A full belly doesn't like to study, the same applies to the FX market. As a result, the trading in USDKRW has been very tepid as the traders in New York still seem to be digesting their Thanksgiving and in the mood of Black-Friday - just like all the FOMC members probably are. Many will also stay away from their trading desks today so that momentum in USD is likely to be in short supply.

Nevertheless, KRW strengthened considerably in the recent past (about 3.18% versus USD in last two weeks).

The rate hike expectation in South Korea has triggered the recent sell-off in USDKRW.

However, with an increased focus on repricing and reassessment of DM interest rates and monetary policy, G10 FX forecasts have had more revisions than EM FX forecasts in the past month.

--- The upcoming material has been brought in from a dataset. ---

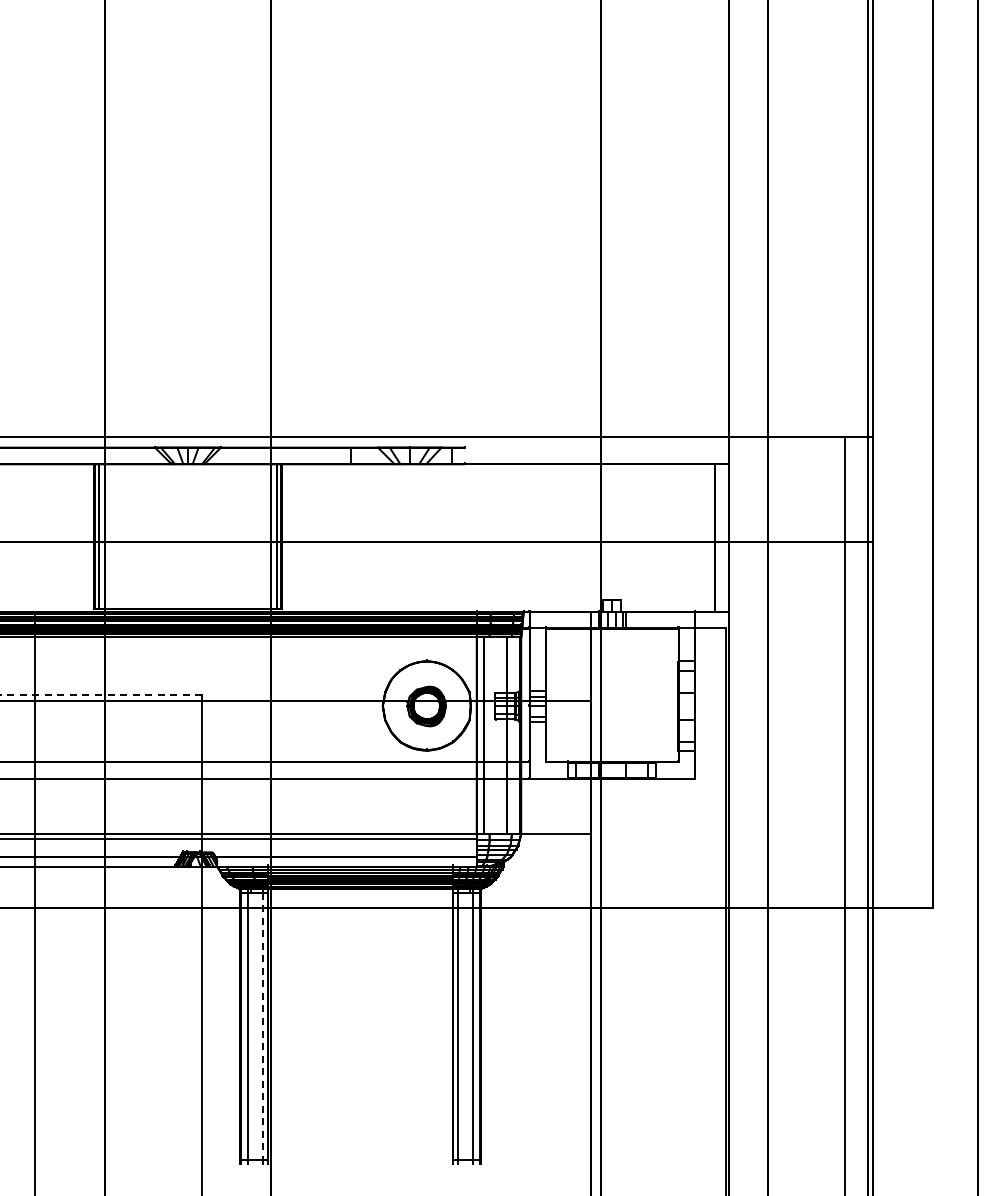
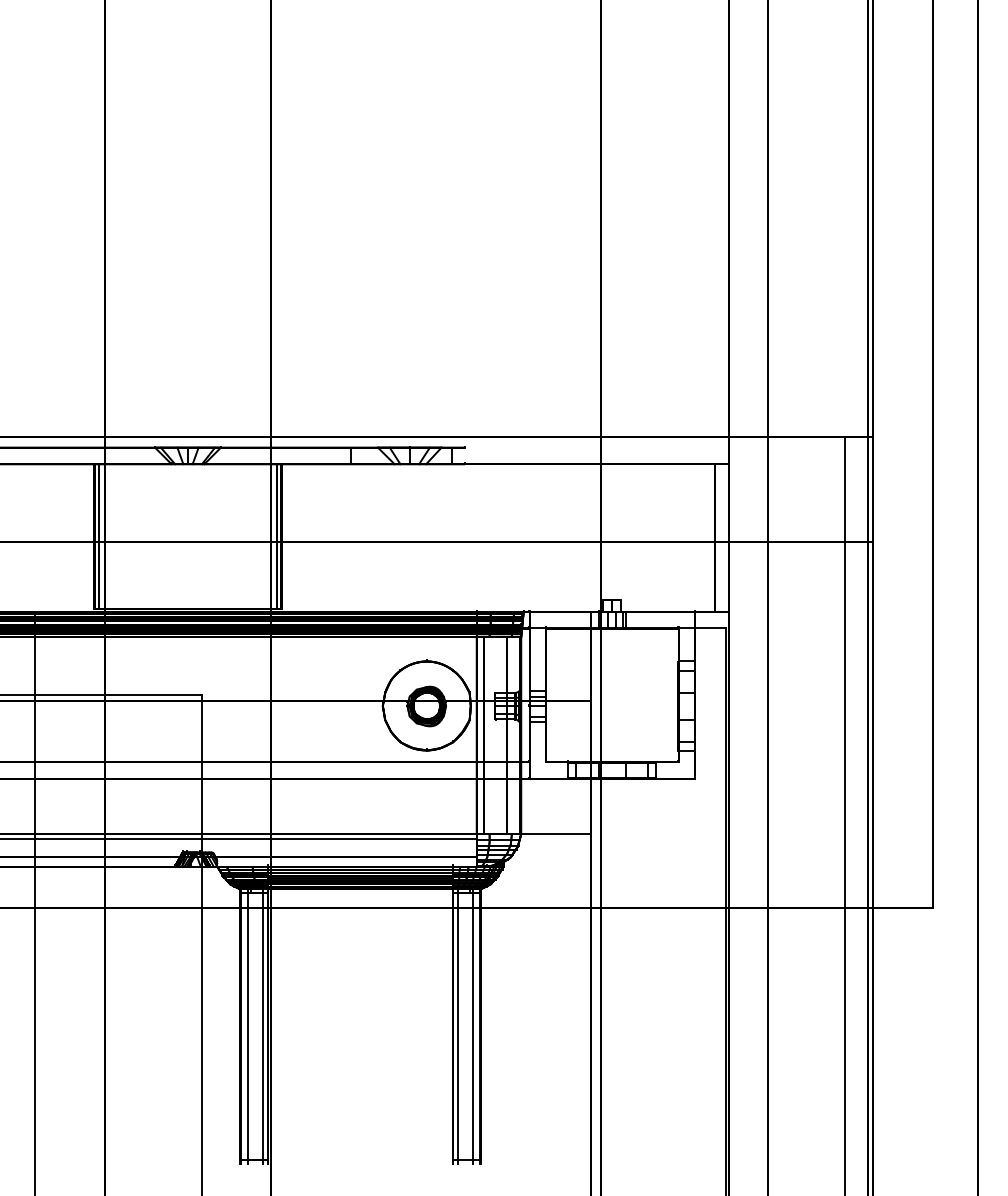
line at (101, 695): dashed -> solid
line at (263, 1026): dashed -> solid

The FX street seemed to be overweight in EM even as the recent rise in US yields has prompted a larger-than-usual response. Conditions for a larger, more sustained USD rebound remain unmet, the forecast revisions in the past month are idiosyncratic and mixed versus the dollar, but projections for broad directionality of the USD remain unchanged.

More noticeably, yesterday’s FOMC Minutes are almost universally interpreted as implying that a December rate hike is a ‘done deal’ but the longer-term outlook is ‘dovish’.

We could foresee bullish risks in the dollar on account of a) Inflation convincingly bounces back, further validating the dots; b) Feds’ hiking cycle most likely to continue c) Rest of world normalization is depriced.

Hence, at any cost, the pair may bounce back, especially, on the eve of Christmas. Subsequently, we emphasize buying Dec-22 USDKRW 1x1.5 call ratio spreads in this write-up, using strikes at 1090 /1110, indicative offer: 0.28% (vs 0.65% for the 1090 strike, spot ref: 1085).

Max leverage: 5 times of shorting the topside strike in 1.5 times the notional of the near leg provides a 55% discount on the 1090 call strike. A full reversal of the past two-month performance is required before there would be negative P&L.

Investors could also consider a 1x2 call ratio: the discount to 1090 call strike rises to around 70% and maximum leverage to 8.5x but the level at which the trade starts experiencing negative P&L is much lower (1128).

Low vol and moderately high skew Short-dated volatility parameters are conducive to position for a limited (2-4%) correction.

Vol: One-month implied volatility is at the lowest level since 2014 while the premium of implied over realized is at its two-year average (refer above chart).

Skew: Risk reversals have compressed alongside easing in North Korea tensions and the move lower in the spot, but selling topside is still the most advantageous versus regional peers.

The maximum loss is limited to the extent of the premium paid below 1090 and unlimited above 1144.